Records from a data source
%%

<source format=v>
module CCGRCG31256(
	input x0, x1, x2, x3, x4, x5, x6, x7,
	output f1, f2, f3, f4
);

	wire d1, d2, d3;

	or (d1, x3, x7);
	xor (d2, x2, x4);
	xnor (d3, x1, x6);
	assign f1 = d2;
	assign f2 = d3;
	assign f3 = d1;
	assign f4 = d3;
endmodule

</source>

%%
%%

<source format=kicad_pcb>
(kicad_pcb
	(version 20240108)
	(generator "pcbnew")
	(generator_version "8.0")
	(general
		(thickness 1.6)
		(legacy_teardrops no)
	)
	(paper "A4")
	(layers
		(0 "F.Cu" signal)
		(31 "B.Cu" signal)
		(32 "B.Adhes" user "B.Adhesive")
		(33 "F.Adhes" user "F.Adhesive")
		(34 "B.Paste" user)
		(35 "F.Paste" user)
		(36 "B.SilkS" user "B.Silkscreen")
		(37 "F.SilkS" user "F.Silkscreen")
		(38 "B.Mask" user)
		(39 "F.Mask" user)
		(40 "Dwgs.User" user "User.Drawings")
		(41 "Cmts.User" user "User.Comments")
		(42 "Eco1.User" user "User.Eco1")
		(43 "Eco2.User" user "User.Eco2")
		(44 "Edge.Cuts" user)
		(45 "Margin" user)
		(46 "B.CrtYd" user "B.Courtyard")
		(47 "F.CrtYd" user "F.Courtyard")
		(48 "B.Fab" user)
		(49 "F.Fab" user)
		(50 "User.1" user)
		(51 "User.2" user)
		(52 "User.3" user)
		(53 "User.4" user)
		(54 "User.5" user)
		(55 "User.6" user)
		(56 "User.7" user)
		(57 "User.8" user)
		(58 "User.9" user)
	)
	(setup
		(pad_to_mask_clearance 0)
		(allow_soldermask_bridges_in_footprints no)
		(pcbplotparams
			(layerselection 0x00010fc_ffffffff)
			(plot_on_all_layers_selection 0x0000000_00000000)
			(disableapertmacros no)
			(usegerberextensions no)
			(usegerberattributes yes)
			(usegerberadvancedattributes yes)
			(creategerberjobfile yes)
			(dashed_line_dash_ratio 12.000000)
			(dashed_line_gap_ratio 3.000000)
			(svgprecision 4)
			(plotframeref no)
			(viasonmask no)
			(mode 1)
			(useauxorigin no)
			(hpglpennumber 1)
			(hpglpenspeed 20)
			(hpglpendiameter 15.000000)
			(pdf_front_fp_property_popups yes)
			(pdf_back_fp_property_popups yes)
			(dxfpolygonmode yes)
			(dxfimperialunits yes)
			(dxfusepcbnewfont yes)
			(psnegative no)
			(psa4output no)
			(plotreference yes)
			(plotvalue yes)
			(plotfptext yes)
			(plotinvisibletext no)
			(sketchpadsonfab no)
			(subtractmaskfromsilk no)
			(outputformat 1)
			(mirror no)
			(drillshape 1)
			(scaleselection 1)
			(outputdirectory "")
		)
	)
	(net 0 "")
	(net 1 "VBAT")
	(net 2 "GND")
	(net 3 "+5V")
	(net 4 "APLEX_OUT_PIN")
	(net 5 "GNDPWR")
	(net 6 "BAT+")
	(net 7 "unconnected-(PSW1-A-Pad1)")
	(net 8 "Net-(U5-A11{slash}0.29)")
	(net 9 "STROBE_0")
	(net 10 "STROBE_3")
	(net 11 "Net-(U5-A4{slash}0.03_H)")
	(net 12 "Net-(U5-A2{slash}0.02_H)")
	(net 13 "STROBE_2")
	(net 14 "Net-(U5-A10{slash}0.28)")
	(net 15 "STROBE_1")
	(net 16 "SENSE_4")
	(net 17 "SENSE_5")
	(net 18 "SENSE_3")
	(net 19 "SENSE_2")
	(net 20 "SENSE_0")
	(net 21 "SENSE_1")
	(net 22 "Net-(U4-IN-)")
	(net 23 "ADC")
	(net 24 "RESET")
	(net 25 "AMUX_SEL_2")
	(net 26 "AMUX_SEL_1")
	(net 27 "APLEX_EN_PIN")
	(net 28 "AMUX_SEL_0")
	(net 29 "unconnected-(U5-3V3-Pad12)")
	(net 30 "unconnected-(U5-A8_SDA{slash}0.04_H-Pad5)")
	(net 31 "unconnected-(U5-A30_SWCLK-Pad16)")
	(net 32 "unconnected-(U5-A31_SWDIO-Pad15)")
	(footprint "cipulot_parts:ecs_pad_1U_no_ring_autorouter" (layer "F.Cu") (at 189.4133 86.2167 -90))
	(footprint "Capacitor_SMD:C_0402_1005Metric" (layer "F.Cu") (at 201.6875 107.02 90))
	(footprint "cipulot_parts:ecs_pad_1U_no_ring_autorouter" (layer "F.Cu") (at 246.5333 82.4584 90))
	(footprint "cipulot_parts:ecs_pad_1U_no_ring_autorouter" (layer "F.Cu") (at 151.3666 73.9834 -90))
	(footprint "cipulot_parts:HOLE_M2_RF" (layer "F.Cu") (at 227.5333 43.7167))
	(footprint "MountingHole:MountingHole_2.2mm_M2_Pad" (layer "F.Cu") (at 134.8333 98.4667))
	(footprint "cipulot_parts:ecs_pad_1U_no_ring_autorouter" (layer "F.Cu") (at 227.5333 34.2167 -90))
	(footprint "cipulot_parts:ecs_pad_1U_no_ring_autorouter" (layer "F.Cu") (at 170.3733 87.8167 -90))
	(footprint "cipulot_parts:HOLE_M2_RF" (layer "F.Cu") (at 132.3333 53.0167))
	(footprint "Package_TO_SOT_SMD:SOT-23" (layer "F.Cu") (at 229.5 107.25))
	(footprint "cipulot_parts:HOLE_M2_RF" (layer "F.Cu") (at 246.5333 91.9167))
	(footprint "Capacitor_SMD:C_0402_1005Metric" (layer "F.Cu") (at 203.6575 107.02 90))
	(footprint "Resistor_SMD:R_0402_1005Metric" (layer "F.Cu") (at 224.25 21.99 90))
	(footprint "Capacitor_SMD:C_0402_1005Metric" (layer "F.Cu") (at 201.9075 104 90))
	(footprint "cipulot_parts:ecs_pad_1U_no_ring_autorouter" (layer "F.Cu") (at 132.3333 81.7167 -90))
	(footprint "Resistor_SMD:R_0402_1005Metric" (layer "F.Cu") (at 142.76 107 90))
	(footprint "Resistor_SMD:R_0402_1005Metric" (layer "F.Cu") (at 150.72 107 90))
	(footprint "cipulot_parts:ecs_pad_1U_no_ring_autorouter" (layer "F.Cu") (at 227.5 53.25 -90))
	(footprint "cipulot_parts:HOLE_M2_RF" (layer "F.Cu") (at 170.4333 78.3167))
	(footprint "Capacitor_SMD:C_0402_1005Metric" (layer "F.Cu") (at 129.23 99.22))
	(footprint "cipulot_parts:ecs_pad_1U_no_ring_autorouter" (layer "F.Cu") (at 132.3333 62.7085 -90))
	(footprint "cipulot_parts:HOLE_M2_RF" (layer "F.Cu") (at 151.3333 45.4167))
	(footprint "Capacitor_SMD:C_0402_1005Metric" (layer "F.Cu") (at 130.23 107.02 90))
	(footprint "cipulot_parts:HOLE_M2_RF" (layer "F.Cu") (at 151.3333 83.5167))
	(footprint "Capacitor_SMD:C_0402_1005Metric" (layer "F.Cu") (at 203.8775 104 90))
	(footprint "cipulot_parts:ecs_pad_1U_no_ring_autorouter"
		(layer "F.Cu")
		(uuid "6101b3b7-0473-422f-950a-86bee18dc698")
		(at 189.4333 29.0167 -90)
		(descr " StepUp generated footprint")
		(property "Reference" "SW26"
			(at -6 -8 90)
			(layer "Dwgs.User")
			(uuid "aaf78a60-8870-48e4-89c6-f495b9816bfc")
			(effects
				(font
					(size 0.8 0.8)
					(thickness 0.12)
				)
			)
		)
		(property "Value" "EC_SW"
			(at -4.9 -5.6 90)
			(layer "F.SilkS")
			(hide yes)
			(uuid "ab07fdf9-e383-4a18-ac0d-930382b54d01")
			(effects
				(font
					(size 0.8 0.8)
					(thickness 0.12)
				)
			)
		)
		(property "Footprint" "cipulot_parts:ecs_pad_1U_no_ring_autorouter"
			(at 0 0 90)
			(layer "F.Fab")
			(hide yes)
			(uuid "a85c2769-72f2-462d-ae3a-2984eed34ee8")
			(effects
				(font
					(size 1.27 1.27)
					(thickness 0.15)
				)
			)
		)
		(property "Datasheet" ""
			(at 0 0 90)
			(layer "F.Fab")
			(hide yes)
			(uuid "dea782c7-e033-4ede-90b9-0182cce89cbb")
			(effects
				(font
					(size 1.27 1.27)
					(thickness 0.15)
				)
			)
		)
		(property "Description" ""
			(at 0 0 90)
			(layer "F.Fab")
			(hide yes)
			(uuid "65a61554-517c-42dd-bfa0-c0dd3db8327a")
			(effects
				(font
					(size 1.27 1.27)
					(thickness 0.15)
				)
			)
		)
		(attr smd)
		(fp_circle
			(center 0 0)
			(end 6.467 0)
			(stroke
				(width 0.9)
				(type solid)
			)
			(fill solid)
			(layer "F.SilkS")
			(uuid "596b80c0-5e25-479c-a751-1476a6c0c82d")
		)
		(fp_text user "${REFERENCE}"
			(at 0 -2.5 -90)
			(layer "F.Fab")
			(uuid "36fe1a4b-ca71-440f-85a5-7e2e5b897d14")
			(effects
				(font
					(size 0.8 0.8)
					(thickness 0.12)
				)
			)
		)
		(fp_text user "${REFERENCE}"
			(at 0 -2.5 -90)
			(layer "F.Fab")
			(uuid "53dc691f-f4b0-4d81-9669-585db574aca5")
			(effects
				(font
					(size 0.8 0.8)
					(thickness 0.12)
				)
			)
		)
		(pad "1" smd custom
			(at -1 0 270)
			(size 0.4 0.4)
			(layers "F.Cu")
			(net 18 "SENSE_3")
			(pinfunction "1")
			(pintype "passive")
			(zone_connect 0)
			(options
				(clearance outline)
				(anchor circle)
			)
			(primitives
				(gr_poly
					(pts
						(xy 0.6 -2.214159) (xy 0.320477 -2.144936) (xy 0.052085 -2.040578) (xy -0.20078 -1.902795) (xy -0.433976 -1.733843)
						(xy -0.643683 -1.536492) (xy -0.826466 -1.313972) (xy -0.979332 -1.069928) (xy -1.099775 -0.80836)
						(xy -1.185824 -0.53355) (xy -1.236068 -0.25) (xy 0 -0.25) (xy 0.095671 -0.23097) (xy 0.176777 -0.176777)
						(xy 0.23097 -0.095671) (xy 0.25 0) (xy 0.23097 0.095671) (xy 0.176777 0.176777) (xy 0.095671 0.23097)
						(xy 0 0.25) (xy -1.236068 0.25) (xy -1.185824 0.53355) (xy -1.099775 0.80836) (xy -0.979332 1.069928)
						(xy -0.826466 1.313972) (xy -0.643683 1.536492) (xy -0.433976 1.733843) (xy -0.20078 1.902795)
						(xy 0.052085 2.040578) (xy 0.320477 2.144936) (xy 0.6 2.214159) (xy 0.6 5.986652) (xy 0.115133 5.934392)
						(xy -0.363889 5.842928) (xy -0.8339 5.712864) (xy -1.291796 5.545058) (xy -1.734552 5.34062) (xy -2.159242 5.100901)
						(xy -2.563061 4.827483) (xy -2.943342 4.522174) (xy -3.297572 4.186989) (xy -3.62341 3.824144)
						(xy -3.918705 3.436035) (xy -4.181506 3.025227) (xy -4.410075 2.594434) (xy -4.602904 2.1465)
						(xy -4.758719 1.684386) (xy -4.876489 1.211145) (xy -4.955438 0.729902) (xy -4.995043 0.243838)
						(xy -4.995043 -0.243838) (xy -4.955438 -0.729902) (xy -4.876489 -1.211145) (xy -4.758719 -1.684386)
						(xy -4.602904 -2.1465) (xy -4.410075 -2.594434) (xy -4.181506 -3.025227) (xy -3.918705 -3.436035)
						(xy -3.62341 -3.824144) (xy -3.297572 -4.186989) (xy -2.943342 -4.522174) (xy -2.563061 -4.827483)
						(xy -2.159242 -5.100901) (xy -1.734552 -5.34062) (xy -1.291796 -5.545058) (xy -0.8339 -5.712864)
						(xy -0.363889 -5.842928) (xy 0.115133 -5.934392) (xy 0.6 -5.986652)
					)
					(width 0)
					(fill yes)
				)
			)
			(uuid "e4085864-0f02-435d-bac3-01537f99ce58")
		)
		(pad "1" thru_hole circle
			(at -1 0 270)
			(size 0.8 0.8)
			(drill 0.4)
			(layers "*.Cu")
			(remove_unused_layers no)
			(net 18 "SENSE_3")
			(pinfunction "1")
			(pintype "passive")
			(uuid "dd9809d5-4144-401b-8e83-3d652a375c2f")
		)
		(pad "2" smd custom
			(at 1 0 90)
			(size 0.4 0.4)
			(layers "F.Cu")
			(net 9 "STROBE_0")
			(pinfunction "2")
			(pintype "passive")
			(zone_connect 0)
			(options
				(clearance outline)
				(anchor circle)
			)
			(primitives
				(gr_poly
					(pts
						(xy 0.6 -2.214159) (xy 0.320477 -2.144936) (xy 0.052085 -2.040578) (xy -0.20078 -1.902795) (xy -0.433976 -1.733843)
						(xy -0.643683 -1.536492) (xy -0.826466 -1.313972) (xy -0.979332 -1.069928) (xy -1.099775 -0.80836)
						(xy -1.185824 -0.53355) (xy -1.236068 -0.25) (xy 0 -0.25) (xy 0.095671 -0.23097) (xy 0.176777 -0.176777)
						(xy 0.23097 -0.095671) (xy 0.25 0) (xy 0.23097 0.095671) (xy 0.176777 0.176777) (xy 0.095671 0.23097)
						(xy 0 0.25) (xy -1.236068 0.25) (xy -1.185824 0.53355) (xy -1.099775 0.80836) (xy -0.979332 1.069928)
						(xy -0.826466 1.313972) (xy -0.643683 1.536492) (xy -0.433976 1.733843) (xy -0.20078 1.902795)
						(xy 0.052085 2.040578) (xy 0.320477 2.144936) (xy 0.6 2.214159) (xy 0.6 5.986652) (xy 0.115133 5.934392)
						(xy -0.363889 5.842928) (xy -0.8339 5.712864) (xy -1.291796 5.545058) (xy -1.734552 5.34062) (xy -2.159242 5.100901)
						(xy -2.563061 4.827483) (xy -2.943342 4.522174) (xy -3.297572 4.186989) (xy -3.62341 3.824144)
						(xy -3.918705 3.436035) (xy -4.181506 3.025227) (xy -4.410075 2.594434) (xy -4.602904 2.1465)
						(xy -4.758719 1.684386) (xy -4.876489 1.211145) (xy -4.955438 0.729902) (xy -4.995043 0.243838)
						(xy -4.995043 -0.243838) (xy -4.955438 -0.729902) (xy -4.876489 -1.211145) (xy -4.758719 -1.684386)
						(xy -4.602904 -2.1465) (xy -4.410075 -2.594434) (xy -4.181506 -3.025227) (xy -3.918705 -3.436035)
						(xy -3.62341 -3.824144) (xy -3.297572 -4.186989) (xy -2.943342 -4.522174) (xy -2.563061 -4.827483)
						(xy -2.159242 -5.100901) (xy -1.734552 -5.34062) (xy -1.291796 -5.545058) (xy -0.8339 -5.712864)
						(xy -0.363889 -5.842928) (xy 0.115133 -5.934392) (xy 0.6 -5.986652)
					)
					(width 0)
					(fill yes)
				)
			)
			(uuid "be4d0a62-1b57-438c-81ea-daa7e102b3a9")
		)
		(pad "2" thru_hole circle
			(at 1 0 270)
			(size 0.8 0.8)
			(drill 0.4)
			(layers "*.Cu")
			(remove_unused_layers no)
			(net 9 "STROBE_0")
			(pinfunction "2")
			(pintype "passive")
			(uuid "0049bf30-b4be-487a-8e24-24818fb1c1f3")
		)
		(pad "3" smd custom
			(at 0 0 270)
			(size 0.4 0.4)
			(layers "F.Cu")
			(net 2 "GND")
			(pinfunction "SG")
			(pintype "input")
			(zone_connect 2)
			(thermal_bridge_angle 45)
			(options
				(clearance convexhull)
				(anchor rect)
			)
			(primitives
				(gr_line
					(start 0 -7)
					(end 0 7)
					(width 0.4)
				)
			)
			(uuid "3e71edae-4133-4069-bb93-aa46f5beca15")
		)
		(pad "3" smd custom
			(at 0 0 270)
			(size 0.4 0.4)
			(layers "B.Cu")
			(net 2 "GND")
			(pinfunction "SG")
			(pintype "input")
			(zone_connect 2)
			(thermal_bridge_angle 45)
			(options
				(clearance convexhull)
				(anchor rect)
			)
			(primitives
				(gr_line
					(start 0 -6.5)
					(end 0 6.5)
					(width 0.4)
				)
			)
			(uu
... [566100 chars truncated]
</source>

%%

▸ **Requirement**: Determine the number of lines above holding the string "Silkscreen". Reply with it and nothing more.

▸ **Problem solution**: 2